11.15 I find that the Noticee in its reply to the post enquiry SCN has admitted to having collected excess fees and has further stated to have taken immediate steps to review its fee structure and client billing practices. In the light of an admission of collecting excess fees from its client, I find that the allegation in the post enquiry SCN with respect to collection of excess fees stands established and therefore, the Noticee has violated the provisions of Regulation 15A of the IA Regulations, 2013 read with Para 2(iii) of the SEBI Circular No. SEBI / HO / IMD / DF1 / CIR / P / 2020 / 182 dated September 23, 2020.

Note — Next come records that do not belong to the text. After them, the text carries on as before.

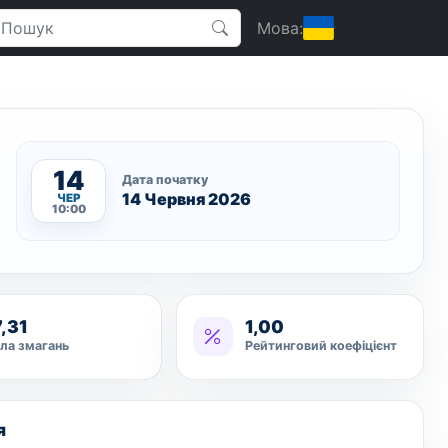
Мова:
14
Дата початку
14 Червня 2026
ЧЕР
10:00
7,31
1,00
ла змагань
Рейтинговий коефіцієнт
я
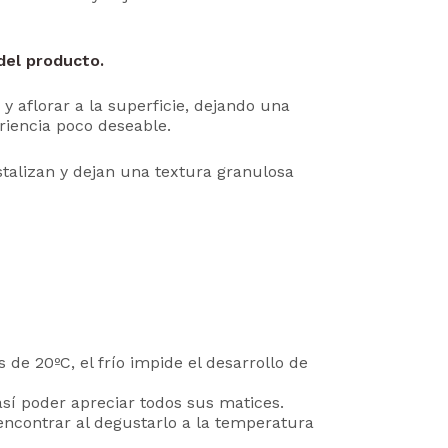
del producto.
 aflorar a la superficie, dejando una
riencia poco deseable.
stalizan y dejan una textura granulosa
e 20ºC, el frío impide el desarrollo de
í poder apreciar todos sus matices.
encontrar al degustarlo a la temperatura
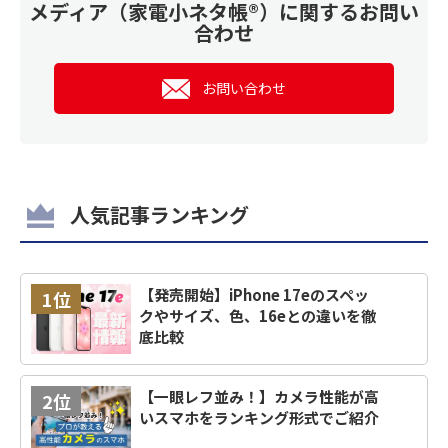
メディア（家電小ネタ帳®）に関するお問い
合わせ
お問い合わせ
人気記事ランキング
【発売開始】iPhone 17eのスペッ
1位
クやサイズ、色、16eとの違いを徹
底比較
【一眼レフ並み！】カメラ性能が高
2位
いスマホをランキング形式でご紹介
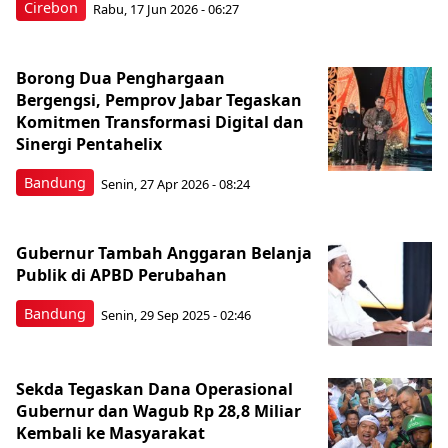
Cirebon
Rabu, 17 Jun 2026 - 06:27
Borong Dua Penghargaan
Bergengsi, Pemprov Jabar Tegaskan
Komitmen Transformasi Digital dan
Sinergi Pentahelix
Bandung
Senin, 27 Apr 2026 - 08:24
Gubernur Tambah Anggaran Belanja
Publik di APBD Perubahan
Bandung
Senin, 29 Sep 2025 - 02:46
Sekda Tegaskan Dana Operasional
Gubernur dan Wagub Rp 28,8 Miliar
Kembali ke Masyarakat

12. From the foregoing, it is well established and therefore, concluded that the Noticee has violated the provisions of Regulation 15(13) read with Regulation 7 of the IA Regulations, 2013, Regulation 15A of the IA Regulations, 2013 read with Para 2(iii) of the SEBI Circular No. SEBI/HO/IMD/DF1/CIR/P/2020/182 dated September 23, 2020 and Regulation 19(1) of the IA Regulations, 2013. I note that Section 12(3) of the SEBI Act, 1992 empowers SEBI to either suspend or cancel the certificate of registration of the entity in a manner that may be determined by the regulations. I find that the DA in the Enquiry Report, while observing that the allegations levelled against the Noticee have been clearly established, has referred to certain submissions made by the Noticee, i.e. (a) That the Noticee stopped the services to the clients and did not on-board new clients on expiration of NISM certification, (b) That the Noticee had given an extension of service period to its clients, (c) That the Noticee has extended full co-operation to SEBI throughout the proceedings. However, I agree with the findings of the DA that the Noticee has not produced any documentary evidence to substantiate the existence of the factors cited by it.
13. It is also pertinent to note that despite initiation of the present proceedings against the Noticee, the Noticee has not taken any steps and / or not produced any documentary evidence to show that it is in the process of getting its certification renewed. Also, as mentioned in the preceding paragraphs, no efforts have been taken by the Noticee to retrieve the client agreements and to restore the lost data as claimed by it. The fact that still the Noticee has not been able to retrieve client agreements from its clients and that there is nothing on record to substantiate the submission with respect to the theft in the Noticee’s premises, the said submissions by the Noticee cannot alter the findings of the Competent Authority. Therefore, I am of the opinion that the recommendation made by the DA of suspending the certificate of registration of the Noticee for a period of three months or till the time Noticee renews the requisite certification in accordance with Regulation 7 of IA Regulations, whichever period is higher seems to be appropriate.
ORDER AND DIRECTIONS
14. In view of the above, I, in exercise of the powers conferred upon me in terms of Section 12(3) and Section 19 of the SEBI Act, 1992 read with Regulation 27(5) of the Intermediaries Regulations, 2008, hereby direct that the Certificate of Registration granted to the Noticee viz. Podium Market Research (Proprietor: Mr. Suman Kumar) (SEBI Registration No. INA300011706) is suspended for a period of three months or until the time the Noticee renews the requisite NISM certification in accordance with Regulation 7 of the IA Regulations, 2013, whichever period is higher.
15. The above direction shall come into force with immediate effect.
16. A copy of this Order shall be served on the Noticee (Proprietor: Suman Kumar), BASL, on all the recognized Stock Exchanges and Depositories.